• **WORK ORDER**
Your answer should hold every line of the records below that contains the string "ZBEKISTON".

(Dataset entries)
%%

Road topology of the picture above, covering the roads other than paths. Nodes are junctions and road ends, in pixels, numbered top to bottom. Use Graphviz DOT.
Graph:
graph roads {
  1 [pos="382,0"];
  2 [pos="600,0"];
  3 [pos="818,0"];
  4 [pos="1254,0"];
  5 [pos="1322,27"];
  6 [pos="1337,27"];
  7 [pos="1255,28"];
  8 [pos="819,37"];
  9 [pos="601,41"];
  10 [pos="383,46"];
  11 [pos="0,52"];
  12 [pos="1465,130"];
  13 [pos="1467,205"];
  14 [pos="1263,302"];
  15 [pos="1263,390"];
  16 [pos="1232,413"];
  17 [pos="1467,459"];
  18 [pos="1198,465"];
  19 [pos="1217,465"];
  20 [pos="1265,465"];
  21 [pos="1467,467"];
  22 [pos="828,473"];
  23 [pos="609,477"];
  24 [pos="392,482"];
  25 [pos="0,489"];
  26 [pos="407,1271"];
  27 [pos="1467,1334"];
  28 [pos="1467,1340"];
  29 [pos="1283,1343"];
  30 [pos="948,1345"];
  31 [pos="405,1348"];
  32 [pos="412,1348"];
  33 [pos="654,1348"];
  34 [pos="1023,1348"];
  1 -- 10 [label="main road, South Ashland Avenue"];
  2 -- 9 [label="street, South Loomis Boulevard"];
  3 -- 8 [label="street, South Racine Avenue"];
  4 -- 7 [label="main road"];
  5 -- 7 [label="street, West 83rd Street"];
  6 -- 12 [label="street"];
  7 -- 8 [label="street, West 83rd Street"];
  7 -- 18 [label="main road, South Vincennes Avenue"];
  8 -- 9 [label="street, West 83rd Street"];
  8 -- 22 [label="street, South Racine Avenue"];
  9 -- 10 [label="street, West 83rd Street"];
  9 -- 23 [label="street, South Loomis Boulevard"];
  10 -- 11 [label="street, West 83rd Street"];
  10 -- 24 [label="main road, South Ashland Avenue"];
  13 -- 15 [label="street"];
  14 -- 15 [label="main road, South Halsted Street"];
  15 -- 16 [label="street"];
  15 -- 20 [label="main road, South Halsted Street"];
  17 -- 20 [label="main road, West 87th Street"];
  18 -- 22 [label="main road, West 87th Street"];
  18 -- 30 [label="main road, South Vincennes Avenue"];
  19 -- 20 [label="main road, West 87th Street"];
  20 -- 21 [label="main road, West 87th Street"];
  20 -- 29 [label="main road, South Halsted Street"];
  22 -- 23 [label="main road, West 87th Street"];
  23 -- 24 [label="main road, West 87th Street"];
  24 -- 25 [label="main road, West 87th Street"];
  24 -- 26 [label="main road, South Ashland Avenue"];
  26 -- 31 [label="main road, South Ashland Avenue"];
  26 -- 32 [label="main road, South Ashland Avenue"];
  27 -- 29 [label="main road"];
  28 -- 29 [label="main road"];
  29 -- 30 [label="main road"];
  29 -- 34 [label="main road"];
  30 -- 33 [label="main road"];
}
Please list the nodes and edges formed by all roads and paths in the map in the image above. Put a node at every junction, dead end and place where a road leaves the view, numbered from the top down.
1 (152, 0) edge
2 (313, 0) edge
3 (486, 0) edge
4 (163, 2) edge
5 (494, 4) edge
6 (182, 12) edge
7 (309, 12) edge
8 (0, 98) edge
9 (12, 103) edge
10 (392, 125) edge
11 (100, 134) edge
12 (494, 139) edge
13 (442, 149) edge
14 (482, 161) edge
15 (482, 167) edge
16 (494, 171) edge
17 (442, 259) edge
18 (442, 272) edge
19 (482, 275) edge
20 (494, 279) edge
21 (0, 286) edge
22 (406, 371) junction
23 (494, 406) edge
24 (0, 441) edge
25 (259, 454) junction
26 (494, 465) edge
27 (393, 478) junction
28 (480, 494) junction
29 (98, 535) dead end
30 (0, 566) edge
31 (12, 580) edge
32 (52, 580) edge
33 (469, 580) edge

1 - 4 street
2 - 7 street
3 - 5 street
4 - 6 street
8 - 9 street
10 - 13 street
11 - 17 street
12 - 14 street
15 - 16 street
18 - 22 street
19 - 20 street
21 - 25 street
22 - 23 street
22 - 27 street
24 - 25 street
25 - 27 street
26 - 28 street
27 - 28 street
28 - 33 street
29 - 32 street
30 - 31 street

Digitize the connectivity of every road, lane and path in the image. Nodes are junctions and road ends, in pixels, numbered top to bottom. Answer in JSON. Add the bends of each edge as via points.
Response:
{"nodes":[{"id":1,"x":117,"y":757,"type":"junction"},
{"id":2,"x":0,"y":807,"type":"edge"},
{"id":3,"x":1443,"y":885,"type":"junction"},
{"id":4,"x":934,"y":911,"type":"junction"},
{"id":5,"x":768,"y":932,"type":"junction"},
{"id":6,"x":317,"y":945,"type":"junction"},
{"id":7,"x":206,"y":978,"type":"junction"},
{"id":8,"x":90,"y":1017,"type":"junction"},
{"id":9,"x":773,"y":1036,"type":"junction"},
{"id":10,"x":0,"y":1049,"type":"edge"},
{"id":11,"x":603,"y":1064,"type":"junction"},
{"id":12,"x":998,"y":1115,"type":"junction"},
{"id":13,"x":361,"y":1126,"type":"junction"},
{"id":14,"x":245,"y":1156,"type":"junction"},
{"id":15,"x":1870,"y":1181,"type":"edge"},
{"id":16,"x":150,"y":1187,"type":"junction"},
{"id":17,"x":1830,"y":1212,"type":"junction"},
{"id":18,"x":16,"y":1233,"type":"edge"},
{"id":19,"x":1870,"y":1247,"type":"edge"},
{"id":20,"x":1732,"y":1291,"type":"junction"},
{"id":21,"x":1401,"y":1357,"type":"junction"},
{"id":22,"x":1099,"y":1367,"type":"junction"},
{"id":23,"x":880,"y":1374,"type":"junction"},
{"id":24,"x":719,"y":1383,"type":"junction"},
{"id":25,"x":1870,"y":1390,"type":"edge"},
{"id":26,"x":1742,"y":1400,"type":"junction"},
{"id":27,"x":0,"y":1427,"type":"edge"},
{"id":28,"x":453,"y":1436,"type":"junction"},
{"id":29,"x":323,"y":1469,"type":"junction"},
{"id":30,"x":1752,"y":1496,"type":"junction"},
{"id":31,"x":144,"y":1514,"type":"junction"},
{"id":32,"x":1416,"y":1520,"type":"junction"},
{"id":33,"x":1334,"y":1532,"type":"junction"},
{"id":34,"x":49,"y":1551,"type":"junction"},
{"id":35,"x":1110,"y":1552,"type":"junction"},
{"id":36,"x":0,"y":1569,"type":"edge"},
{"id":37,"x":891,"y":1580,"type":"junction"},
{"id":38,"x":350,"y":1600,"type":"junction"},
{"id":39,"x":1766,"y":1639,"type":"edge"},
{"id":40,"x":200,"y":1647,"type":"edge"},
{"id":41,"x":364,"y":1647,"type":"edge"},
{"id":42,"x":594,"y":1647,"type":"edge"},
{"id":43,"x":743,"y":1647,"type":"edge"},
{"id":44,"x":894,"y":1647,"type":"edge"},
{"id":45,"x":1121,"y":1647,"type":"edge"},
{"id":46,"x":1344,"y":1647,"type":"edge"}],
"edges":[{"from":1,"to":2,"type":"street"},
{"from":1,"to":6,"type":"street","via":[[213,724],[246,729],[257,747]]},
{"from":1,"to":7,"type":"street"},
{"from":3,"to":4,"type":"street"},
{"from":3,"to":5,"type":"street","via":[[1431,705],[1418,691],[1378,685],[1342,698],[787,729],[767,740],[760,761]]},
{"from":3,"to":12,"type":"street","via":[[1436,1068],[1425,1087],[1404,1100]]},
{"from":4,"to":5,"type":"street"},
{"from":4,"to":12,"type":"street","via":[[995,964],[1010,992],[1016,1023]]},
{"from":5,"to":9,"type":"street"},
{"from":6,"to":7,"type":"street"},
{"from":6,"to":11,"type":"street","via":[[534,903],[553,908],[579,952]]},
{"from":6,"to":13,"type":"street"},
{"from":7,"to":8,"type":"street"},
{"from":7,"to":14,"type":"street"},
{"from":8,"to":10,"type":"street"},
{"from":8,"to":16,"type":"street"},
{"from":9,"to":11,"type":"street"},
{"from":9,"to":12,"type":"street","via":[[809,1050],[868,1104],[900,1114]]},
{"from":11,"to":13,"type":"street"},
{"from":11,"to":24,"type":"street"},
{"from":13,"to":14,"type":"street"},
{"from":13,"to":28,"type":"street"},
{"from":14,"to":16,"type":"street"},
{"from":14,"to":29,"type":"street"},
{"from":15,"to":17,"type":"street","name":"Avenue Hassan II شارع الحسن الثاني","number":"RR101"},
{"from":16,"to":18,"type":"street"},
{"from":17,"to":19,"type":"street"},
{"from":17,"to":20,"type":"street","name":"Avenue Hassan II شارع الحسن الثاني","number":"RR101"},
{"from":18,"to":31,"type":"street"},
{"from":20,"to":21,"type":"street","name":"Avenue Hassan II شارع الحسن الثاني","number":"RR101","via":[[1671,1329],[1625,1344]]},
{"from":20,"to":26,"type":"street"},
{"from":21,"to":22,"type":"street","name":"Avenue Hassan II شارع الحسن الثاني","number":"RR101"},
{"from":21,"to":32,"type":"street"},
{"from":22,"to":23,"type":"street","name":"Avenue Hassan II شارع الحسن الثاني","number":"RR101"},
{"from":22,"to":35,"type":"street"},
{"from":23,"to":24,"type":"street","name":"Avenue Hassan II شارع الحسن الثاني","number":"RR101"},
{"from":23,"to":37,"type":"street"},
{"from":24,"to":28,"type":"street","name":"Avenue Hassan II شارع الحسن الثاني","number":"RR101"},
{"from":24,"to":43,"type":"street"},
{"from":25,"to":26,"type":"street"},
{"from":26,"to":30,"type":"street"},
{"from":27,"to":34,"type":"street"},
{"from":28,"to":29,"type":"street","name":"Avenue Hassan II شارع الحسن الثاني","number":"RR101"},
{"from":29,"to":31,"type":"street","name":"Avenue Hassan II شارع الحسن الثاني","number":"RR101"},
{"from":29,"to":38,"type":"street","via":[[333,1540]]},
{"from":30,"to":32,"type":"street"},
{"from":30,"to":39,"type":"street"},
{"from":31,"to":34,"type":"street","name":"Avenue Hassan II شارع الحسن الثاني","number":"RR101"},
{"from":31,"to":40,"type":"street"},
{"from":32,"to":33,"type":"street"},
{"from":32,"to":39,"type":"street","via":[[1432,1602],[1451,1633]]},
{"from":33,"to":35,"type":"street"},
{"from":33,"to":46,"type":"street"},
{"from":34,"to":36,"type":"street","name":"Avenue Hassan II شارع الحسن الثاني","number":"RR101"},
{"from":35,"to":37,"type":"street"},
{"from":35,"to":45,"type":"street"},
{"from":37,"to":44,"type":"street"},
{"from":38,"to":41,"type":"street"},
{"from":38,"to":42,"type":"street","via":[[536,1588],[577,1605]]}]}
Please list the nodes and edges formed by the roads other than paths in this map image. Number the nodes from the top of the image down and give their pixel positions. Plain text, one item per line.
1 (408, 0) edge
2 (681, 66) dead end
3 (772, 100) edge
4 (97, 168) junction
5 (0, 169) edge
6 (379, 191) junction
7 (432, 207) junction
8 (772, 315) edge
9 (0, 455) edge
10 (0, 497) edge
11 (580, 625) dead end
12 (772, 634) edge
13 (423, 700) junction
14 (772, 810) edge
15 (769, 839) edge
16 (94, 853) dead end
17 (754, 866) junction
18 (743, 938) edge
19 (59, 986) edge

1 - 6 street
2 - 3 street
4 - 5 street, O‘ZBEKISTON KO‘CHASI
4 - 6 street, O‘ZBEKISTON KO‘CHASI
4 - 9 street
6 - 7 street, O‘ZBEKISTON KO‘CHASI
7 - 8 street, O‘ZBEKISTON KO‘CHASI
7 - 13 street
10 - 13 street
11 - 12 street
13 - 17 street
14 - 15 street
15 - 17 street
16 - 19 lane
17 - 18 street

%%

• **SOLUTION**
4 - 5 street, O‘ZBEKISTON KO‘CHASI
4 - 6 street, O‘ZBEKISTON KO‘CHASI
6 - 7 street, O‘ZBEKISTON KO‘CHASI
7 - 8 street, O‘ZBEKISTON KO‘CHASI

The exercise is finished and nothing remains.